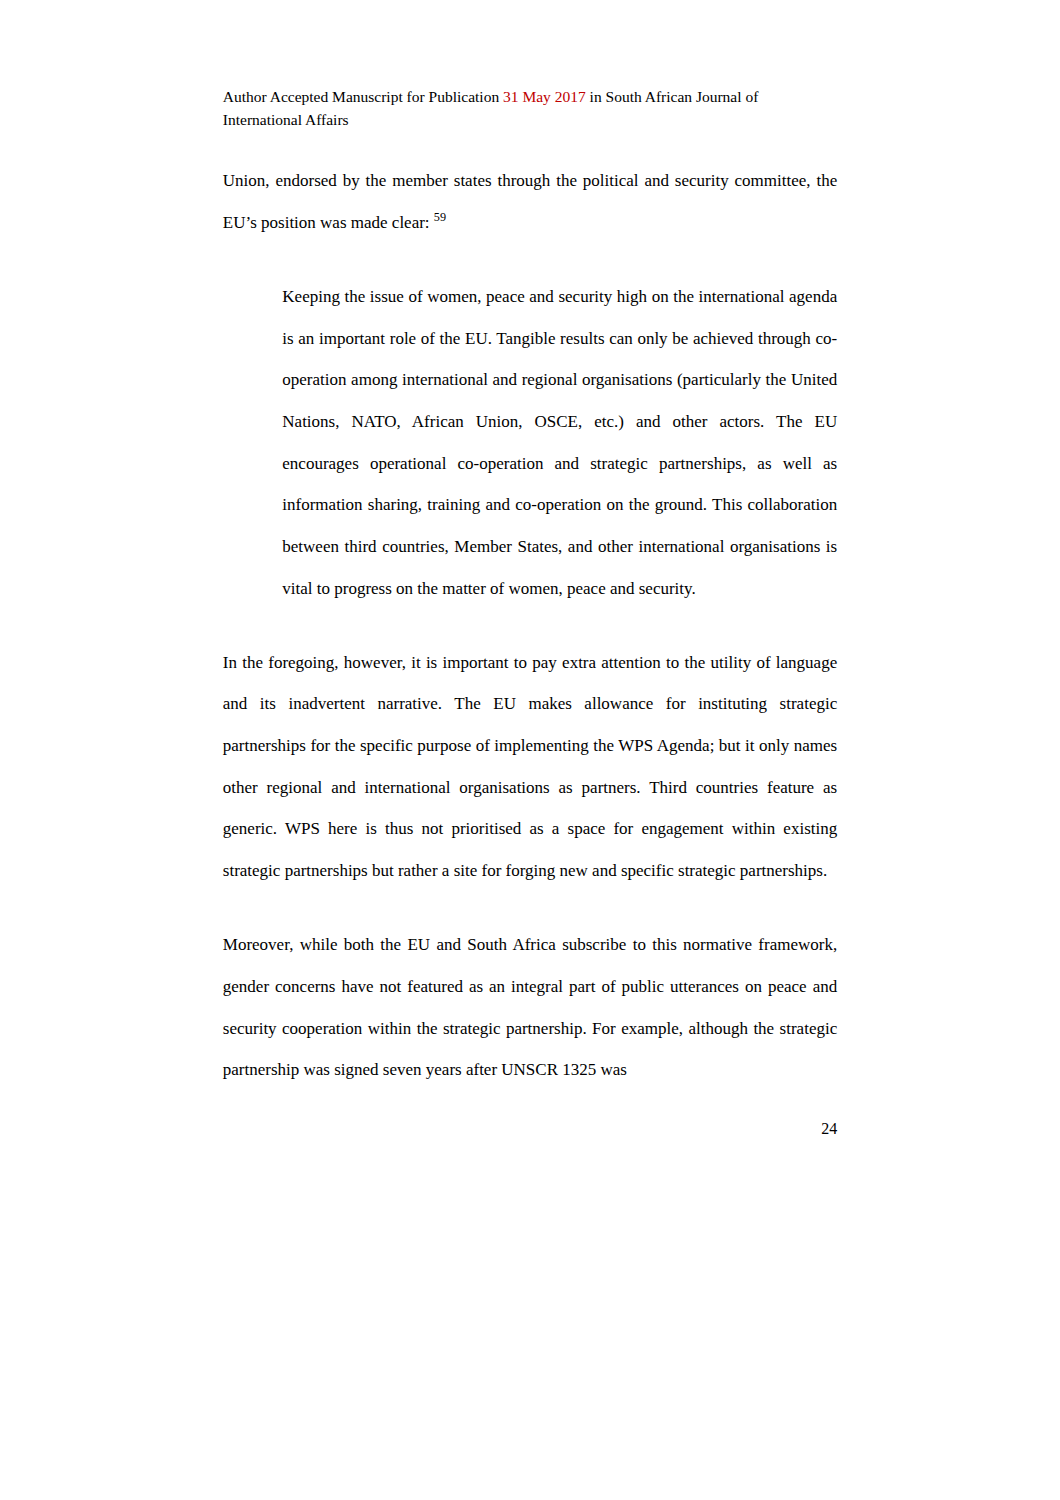Author Accepted Manuscript for Publication 31 May 2017 in South African Journal of International Affairs
Union, endorsed by the member states through the political and security committee, the EU’s position was made clear: 59
Keeping the issue of women, peace and security high on the international agenda is an important role of the EU. Tangible results can only be achieved through co-operation among international and regional organisations (particularly the United Nations, NATO, African Union, OSCE, etc.) and other actors. The EU encourages operational co-operation and strategic partnerships, as well as information sharing, training and co-operation on the ground. This collaboration between third countries, Member States, and other international organisations is vital to progress on the matter of women, peace and security.
In the foregoing, however, it is important to pay extra attention to the utility of language and its inadvertent narrative. The EU makes allowance for instituting strategic partnerships for the specific purpose of implementing the WPS Agenda; but it only names other regional and international organisations as partners. Third countries feature as generic. WPS here is thus not prioritised as a space for engagement within existing strategic partnerships but rather a site for forging new and specific strategic partnerships.
Moreover, while both the EU and South Africa subscribe to this normative framework, gender concerns have not featured as an integral part of public utterances on peace and security cooperation within the strategic partnership. For example, although the strategic partnership was signed seven years after UNSCR 1325 was
24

——————

> [Task description]: Leave out the pictures and restate, word for word, the lines from the top of the data through the line containing "In the foregoing, however, it", both included.

> [Written answer]:
Author Accepted Manuscript for Publication 31 May 2017 in South African Journal of International Affairs
Union, endorsed by the member states through the political and security committee, the EU’s position was made clear: 59
Keeping the issue of women, peace and security high on the international agenda is an important role of the EU. Tangible results can only be achieved through co-operation among international and regional organisations (particularly the United Nations, NATO, African Union, OSCE, etc.) and other actors. The EU encourages operational co-operation and strategic partnerships, as well as information sharing, training and co-operation on the ground. This collaboration between third countries, Member States, and other international organisations is vital to progress on the matter of women, peace and security.
In the foregoing, however, it is important to pay extra attention to the utility of language and its inadvertent narrative. The EU makes allowance for instituting strategic partnerships for the specific purpose of implementing the WPS Agenda; but it only names other regional and international organisations as partners. Third countries feature as generic. WPS here is thus not prioritised as a space for engagement within existing strategic partnerships but rather a site for forging new and specific strategic partnerships.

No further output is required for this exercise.